Hunger as a Weapon of War

I've been working on a paper about food security and food aid in the Palestinian Territories for almost 3 years (it's just about ready for submission). In the time since I've started this paper, which was my first real entry into the field of food security, the literature in the area of weaponizing food and hunger has significantly expanded, in large part due to the sieges and images of starvation from conflicts in Syria and Yemen. It is clear that ensuring the wide scale suffering of civilian populations is a powerful mechanism in pressuring adversaries for regimes who have no regard for human rights. By placing blockades on incoming goods and destroying infrastructure such as bakeries, farms, and food production factories, denying food is a relatively simple and effective tool, as well as inhumane and in violation of international law.
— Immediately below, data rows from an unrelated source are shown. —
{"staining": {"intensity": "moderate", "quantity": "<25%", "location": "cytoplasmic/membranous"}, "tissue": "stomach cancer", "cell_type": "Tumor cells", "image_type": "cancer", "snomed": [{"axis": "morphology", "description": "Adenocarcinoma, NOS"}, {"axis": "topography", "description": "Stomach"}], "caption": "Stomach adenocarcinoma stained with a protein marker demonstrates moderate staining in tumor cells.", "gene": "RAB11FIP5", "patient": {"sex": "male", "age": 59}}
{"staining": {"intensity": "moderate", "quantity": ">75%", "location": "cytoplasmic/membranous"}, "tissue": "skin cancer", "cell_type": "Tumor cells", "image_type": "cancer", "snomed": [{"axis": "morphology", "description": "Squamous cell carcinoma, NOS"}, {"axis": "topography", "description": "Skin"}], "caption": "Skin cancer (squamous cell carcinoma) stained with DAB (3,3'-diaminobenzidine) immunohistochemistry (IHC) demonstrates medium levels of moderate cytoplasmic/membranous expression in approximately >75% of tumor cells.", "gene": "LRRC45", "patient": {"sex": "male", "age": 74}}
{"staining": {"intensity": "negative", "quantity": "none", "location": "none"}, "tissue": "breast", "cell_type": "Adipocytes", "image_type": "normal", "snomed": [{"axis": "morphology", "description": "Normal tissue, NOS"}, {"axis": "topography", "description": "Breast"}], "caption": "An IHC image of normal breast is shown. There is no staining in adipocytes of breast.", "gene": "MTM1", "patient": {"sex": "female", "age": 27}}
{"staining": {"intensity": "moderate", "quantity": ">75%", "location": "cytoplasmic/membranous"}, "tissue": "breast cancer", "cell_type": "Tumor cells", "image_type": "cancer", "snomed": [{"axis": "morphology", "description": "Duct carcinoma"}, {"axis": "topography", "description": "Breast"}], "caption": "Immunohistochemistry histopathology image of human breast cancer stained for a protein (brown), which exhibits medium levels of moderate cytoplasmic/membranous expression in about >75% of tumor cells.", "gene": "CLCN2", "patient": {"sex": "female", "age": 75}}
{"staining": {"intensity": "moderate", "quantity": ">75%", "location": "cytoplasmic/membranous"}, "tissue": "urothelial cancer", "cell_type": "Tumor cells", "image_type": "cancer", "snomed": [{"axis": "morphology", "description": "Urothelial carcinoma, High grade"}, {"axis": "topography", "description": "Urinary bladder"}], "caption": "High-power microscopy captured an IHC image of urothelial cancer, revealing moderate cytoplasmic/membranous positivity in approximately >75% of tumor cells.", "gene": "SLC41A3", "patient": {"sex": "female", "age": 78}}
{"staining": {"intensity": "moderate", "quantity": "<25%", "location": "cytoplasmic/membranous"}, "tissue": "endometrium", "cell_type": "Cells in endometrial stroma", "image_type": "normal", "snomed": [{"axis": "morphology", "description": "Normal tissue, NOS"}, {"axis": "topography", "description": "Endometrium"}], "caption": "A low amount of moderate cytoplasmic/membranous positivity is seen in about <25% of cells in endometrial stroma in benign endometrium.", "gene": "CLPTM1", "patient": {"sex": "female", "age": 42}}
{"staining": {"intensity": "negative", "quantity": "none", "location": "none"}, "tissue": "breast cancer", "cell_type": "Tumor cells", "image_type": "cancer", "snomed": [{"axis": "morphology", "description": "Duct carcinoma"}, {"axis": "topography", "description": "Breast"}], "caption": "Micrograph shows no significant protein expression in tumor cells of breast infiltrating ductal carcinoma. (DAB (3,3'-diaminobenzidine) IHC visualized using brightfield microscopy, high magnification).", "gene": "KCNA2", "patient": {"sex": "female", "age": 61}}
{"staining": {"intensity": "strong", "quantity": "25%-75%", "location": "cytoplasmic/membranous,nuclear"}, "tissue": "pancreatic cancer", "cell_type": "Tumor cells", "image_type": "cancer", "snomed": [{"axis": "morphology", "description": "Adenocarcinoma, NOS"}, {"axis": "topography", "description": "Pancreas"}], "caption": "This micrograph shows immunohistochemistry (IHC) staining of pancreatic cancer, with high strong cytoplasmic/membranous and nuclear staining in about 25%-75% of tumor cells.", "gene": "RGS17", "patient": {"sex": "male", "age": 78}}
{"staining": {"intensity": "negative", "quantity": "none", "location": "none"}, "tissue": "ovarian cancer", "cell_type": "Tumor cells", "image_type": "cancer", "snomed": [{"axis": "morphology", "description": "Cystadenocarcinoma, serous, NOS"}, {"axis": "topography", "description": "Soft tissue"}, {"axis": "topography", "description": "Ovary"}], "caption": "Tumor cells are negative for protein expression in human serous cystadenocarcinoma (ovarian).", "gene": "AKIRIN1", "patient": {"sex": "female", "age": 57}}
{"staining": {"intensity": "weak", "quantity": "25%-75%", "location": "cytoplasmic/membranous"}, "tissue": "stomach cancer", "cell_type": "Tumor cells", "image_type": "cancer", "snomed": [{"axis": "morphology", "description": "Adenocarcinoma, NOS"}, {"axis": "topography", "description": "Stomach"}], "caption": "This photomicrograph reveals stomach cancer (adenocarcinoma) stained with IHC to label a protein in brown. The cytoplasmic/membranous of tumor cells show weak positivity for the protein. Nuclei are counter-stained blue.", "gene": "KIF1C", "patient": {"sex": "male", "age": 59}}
This morning I came across an article by the executive director of the World Food Programme entitled "Hunger as a Weapon of War." It crystallizes just how much the weaponization of food is a complete failure of all international actors. A practice as inhumane as the destruction of hospitals in countries like Afghanistan, Yemen, Gaza, and of course Syria, denying civilians food simply because they are perceived to be as part of the "other" group is becoming increasingly commonplace- and largely treated as just another consequence of war. But this is not a technical or logistic problem; the food is there, organizations that want to deliver the food are there, and people are starving in their homes. This is a failure of political will, and our collective global inability to intervene at times of real human crisis have become standard. Don't get me wrong- there are lots of amazing organizations doing important work and making tangible change in the lives of vulnerable people. There are many nations who dedicate resources to humanitarian needs around the world. These are facts. However, we witness violation after violation of humanitarian law, and the majority of the time, the response is mere condemnations or maybe, sometimes, sanctions (and even this is extremely difficult). International relations are very delicate, and its complexity is generally brought up as a reason why additional action is not possible, even in the face of the most horrific atrocities, sometimes perpetuated by state actors. I don't think we can afford to accept this any longer. Not just for the moral imperative, but because as these states devolve or "de-develop," they become even weaker, more fragile, and more susceptible to further conflict.